Other purchases were of debt issued by brewer Anheuser-Busch InBev, German engineering giant Siemens, Italian insurer Assicurazioni Generali and French automaker Renault, Bloomberg said.
ECB chief Mario Draghi hopes the scheme - set to be worth billions of euros every month - will deliver the financial medicine directly where it is needed, with Europe's major public corporations.
The Frankfurt-based bank wants companies to use the extra cash to boost investment, creating jobs and growth in the flagging 19-country currency bloc.
With prices currently falling, the ECB hopes to boost activity and raise inflation back to close to two percent, a level it deems healthy for growth.
Critics however charge that the ECB is overstepping its mandate by lavishing billions on corporate giants and say it could be distorting markets and creating bubbles.
Some also fear that large companies - which already have access to cheap money thanks to rock-bottom interest rates - could be tempted to use the extra liquidity for risky merger and take-over gambles.
To kick-start lending in the bloc, the ECB has already made unprecedented amounts of ultra-cheap loans available to banks on condition they pass it on as credit for businesses and households.
The ECB has also embarked on a major asset purchase programme known as quantitative easing, or QE.
It has beefed up that scheme from €60 billion to €80 billion (US$68 billion to US$91 billion) a month until March 2017, with part of the extra money earmarked for the new corporate bond purchases.
Under the so-called corporate sector purchase programme, or CSPP, the central bank will buy euro-denominated, investment grade corporate bonds that mature within six months to 30 years.
Many analysts are betting on a monthly volume of €5 billion to €10 billion, while Germany's Commerzbank expects just three to five billion euros in the long term.
The ECB is making the purchases through the national banks of Belgium, Finland, France, Germany, Italy and Spain.
These six national central banks will publish lists of bonds they hold on a weekly basis, starting Monday July 18, without revealing the exact amounts of their holdings.
The ECB has said it won't buy bonds issued by banks or bank subsidiaries - but it can buy bonds of, for instance, a car company such as Volkswagen that operates an 'internal bank'.

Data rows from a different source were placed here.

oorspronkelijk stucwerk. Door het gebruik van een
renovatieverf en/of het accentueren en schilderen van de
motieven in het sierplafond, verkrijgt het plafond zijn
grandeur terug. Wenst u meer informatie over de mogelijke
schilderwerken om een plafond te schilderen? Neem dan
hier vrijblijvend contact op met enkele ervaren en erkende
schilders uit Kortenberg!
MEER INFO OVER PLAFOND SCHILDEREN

The eurozone central bank has also said it will be able to hold on to bonds even if the companies' ratings are downgraded to sub-investment grade, so-called "fallen angels".
The market for corporate bonds is far smaller than for sovereign bonds or for stocks. European businesses rely mainly on bank loans rather than bonds to raise capital.
The total volume of eligible bonds is estimated at €500-700 billion.
Companies have issued a flurry of bonds since Draghi announced in March that the ECB would intervene in the corporate bond market, a first on this scale for a large central bank.
Early spring saw the biggest euro-denominated corporate bond issue of all time by AB Inbev, worth more than €13 billion, while US companies like FedEx and IBM have issued bonds through their European subsidiaries.
Capital Economics said that, despite the initial spike in bond issuance, there was unlikely to be a major long-term impact on inflation and growth.
Despite all the cheap money already available to them, companies have refrained from boosting their investment so far, wrote its Europe economist Jack Allen.
"Demand is still subdued and there is a large amount of spare capacity in the economy, so firms are unlikely to feel a strong need to increase investment," he wrote.
"The upshot is that while the ECB's corporate bond purchases seem to have had a positive effect so far, they are unlikely to materially impact the outlook for economic growth and inflation."